CVPR2025
Event-Equalized Dense Video Captioning
Kangyi Wu, Pengna Li, Jingwen Fu, Yizhe Li, Yang Wu, Yuhan Liu, Jinjun Wang, Sanping Zhou
摘要
Dense video captioning aims to localize and caption all events in arbitrary untrimmed videos. Although previous methods have achieved appealing results, they still face the issue of temporal bias, i.e, models tend to focus more on events with certain temporal characteristics. Specifically, 1) the temporal distribution of events in training datasets is uneven. Models trained on these datasets will pay less attention to out-of-distribution events. 2) long-duration events have more frame features than short ones and will attract more attention. To address this, we argue that events, with varying temporal characteristics, should be treated equally when it comes to dense video captioning. Intuitively, different events tend to have distinct visual differences due to varied camera views, backgrounds, or subjects.

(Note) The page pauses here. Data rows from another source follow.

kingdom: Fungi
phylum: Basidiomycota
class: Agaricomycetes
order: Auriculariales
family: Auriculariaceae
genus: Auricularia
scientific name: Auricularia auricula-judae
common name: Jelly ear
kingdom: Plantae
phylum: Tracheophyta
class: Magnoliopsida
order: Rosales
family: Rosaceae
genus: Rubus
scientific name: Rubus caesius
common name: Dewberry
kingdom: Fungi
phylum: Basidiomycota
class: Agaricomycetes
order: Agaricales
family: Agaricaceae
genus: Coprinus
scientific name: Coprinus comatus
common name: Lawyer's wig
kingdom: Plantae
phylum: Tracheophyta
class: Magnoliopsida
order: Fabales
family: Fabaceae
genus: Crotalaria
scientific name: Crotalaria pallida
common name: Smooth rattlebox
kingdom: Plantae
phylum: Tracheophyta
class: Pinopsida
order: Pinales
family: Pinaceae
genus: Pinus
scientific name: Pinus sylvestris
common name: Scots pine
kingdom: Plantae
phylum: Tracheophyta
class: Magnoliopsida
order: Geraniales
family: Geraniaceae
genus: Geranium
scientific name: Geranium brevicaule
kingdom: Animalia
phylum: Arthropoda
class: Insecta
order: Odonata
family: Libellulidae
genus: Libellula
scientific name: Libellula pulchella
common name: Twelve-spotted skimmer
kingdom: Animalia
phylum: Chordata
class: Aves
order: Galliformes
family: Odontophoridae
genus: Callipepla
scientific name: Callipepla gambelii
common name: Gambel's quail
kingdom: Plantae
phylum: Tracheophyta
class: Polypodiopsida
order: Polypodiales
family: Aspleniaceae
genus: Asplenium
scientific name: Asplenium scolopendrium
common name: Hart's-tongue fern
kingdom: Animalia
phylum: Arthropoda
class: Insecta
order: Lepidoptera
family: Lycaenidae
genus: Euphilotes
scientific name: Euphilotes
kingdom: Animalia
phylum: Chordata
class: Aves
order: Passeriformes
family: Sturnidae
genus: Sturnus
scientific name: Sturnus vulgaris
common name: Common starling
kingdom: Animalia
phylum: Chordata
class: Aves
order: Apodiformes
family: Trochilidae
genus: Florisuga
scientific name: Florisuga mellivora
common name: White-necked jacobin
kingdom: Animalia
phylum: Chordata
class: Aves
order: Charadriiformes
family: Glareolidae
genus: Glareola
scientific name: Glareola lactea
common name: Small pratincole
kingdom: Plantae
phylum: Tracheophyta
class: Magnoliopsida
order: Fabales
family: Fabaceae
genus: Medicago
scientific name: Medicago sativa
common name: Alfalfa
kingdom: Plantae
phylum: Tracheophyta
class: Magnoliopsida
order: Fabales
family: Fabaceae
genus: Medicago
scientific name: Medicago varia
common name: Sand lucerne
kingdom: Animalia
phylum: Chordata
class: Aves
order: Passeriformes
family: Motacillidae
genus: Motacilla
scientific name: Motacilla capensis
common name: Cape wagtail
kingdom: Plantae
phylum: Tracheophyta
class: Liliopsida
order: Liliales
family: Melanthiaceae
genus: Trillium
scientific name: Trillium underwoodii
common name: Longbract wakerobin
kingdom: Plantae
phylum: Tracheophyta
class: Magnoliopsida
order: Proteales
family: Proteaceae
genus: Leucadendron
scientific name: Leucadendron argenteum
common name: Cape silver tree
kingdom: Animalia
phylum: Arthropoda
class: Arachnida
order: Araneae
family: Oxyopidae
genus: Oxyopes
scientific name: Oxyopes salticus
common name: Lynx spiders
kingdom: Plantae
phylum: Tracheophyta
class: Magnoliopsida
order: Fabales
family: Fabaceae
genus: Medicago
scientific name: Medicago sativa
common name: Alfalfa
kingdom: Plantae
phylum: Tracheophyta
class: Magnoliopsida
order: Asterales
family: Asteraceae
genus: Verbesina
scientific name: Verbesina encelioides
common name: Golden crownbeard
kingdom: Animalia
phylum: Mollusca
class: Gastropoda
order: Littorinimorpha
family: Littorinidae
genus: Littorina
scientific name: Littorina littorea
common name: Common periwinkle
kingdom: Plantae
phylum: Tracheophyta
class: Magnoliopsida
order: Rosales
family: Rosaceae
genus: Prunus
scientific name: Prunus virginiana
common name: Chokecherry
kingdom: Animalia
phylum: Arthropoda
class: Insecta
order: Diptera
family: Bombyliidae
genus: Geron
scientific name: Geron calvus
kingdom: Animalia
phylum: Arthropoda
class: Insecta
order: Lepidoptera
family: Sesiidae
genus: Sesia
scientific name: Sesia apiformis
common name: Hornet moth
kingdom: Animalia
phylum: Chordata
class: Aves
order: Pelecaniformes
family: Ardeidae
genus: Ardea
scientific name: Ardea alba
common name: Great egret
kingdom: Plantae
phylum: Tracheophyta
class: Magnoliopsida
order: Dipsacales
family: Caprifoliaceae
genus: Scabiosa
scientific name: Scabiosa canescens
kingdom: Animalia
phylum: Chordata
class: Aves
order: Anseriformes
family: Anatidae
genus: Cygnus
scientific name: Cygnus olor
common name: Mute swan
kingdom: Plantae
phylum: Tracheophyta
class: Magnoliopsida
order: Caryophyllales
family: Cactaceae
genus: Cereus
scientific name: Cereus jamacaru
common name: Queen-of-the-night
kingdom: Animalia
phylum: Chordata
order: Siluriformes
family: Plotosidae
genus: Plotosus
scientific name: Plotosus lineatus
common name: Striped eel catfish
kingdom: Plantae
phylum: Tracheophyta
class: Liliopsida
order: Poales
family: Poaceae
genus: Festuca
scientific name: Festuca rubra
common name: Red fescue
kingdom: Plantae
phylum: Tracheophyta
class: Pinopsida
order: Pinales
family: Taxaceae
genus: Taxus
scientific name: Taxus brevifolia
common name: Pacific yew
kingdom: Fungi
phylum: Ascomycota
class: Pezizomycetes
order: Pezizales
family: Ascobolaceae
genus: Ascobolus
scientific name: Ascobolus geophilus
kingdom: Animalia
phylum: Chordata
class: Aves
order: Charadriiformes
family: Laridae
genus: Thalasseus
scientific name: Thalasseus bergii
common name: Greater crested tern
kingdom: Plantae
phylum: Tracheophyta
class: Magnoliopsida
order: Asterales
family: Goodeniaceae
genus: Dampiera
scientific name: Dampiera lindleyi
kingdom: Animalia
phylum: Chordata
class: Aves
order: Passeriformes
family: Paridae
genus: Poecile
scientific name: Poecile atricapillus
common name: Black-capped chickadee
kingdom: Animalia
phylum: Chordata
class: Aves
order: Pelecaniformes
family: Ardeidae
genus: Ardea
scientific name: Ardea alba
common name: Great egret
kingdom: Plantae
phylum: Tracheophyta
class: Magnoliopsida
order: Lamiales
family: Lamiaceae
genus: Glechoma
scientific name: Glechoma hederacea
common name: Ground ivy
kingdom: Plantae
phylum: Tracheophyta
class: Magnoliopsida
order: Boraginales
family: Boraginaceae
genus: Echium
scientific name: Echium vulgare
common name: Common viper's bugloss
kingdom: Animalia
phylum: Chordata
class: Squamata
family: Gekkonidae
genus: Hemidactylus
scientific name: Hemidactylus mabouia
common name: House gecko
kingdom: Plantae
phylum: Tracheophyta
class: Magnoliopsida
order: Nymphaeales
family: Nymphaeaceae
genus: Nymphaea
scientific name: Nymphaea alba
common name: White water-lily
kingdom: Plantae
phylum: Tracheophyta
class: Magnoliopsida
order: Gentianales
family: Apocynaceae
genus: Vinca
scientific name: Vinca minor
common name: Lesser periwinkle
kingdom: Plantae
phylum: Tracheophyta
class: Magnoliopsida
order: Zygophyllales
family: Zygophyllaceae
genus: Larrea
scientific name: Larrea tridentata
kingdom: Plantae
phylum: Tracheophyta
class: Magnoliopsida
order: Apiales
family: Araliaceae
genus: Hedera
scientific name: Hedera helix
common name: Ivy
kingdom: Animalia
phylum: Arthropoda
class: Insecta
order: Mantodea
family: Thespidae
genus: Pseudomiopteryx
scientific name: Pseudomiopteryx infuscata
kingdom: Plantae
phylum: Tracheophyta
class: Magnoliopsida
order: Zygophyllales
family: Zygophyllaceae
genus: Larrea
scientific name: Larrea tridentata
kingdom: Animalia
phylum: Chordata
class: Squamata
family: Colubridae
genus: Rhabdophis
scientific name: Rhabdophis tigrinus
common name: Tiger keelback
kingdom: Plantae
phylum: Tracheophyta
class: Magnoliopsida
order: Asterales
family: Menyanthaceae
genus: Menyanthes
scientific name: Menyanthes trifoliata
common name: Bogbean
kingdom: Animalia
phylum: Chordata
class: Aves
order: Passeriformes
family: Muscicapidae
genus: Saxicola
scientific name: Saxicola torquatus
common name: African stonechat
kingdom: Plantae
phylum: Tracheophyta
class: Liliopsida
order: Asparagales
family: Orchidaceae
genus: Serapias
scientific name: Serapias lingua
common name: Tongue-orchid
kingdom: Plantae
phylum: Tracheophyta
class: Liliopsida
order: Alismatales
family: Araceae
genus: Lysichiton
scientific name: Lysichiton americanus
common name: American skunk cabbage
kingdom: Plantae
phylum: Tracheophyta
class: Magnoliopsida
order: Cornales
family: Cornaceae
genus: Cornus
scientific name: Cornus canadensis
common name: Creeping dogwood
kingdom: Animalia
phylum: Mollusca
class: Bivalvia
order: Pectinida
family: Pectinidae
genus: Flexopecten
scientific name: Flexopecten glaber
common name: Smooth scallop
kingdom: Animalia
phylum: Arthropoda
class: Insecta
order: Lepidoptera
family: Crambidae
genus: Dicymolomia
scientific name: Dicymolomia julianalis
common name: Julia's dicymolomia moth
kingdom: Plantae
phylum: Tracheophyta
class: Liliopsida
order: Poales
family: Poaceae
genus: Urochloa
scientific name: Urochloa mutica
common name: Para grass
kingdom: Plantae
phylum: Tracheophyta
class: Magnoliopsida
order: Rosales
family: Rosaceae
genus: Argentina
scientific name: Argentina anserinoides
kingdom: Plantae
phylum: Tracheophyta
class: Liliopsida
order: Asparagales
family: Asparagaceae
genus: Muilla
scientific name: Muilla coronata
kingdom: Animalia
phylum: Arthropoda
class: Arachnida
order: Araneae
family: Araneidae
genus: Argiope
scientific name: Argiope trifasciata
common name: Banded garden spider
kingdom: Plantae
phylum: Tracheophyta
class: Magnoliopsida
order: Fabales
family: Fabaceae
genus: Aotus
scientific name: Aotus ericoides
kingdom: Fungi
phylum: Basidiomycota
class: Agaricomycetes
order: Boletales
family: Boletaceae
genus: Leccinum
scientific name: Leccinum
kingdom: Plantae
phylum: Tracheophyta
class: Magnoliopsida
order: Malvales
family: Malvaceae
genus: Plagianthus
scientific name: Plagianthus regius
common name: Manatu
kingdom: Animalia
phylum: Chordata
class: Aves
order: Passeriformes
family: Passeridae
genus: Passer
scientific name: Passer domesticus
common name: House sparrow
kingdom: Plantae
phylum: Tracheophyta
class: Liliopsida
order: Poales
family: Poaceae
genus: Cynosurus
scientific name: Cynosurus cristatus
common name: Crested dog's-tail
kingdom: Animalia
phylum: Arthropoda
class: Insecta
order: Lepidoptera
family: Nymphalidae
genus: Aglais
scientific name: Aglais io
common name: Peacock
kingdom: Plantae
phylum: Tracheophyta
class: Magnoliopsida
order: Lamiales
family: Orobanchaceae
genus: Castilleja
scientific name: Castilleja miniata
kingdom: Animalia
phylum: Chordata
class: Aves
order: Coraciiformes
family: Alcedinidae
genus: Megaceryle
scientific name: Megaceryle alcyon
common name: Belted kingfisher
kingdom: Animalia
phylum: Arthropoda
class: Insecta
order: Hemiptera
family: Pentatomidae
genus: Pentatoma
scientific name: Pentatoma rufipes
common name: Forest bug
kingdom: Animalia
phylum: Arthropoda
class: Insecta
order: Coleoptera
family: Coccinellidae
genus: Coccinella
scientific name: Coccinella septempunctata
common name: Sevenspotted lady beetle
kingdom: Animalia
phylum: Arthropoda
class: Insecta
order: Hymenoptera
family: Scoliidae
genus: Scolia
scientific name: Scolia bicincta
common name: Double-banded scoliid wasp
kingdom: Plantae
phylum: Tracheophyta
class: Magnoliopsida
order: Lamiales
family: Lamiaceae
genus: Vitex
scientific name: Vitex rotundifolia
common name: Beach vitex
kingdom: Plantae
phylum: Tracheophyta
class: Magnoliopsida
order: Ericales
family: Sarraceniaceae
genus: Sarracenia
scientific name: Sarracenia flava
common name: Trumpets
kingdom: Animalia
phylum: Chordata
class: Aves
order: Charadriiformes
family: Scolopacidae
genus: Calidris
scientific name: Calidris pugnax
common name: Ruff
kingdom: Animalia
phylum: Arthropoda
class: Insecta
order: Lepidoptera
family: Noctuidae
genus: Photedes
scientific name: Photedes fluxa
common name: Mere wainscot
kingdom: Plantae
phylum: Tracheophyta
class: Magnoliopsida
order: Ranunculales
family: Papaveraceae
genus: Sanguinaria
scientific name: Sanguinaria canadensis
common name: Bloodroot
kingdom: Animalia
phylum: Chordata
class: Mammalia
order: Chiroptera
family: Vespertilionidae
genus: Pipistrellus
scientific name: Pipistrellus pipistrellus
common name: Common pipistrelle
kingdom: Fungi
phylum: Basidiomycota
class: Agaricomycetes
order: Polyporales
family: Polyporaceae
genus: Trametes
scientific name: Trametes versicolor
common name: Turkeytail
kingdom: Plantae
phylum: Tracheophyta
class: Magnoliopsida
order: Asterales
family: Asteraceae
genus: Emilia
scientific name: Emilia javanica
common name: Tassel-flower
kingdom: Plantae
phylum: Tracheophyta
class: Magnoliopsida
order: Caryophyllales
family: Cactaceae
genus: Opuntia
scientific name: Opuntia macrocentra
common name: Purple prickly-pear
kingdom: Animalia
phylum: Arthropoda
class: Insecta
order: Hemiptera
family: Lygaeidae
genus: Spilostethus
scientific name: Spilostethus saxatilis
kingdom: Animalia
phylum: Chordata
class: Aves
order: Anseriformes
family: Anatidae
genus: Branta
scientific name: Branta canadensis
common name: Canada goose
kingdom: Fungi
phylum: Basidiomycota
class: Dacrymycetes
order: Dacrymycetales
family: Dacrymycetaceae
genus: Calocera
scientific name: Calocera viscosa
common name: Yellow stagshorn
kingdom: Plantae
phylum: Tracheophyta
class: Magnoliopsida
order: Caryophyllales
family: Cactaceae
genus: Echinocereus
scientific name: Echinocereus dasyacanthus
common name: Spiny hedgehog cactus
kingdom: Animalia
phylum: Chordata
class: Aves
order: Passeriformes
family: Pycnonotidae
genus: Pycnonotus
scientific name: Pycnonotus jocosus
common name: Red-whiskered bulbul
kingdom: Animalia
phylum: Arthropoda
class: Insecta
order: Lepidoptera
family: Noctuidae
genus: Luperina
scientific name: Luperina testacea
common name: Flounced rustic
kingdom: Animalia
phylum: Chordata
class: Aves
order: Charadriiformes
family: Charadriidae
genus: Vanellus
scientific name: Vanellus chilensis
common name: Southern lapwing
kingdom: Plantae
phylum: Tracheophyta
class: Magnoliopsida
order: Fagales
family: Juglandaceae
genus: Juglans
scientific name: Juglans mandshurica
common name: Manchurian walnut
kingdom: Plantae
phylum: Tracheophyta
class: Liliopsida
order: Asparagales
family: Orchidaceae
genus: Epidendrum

Inspired by that, we intend to utilize visual features to have an approximate perception of possible events and pay equal attention to them. In this paper, we introduce a simple but effective framework, called Event-Equalized Dense Video Captioning (E 2 DVC) to overcome the temporal bias and treat all possible events equally. Experimental results on ActivityNet Captions and YouCook2 dataset validate the effectiveness of the proposed methods and show State-of-the-art (SOTA) performance on dense video captioning.